TASK STATEMENT: Give the data again exactly as it appears, excluding any pictures.

Saved data entries:

=-=-=

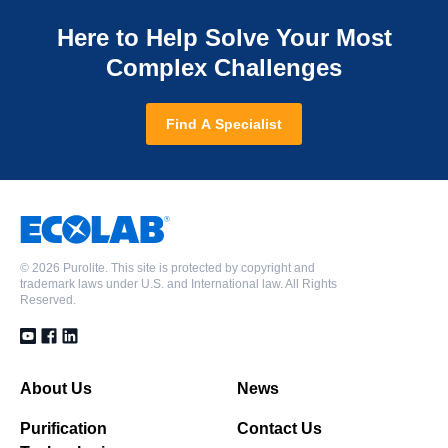
Here to Help Solve Your Most
Complex Challenges
Find A Specialist
©
2026 Purolite. This site is protected by copyright and
trademark laws under U.S. and International law. All Rights
Reserved.
About Us
News
Purification
Contact Us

=-=-=

RESPONSE TO THIS TASK:
Here to Help Solve Your Most
Complex Challenges
Find A Specialist
©
2026 Purolite. This site is protected by copyright and
trademark laws under U.S. and International law. All Rights
Reserved.
About Us
News
Purification
Contact Us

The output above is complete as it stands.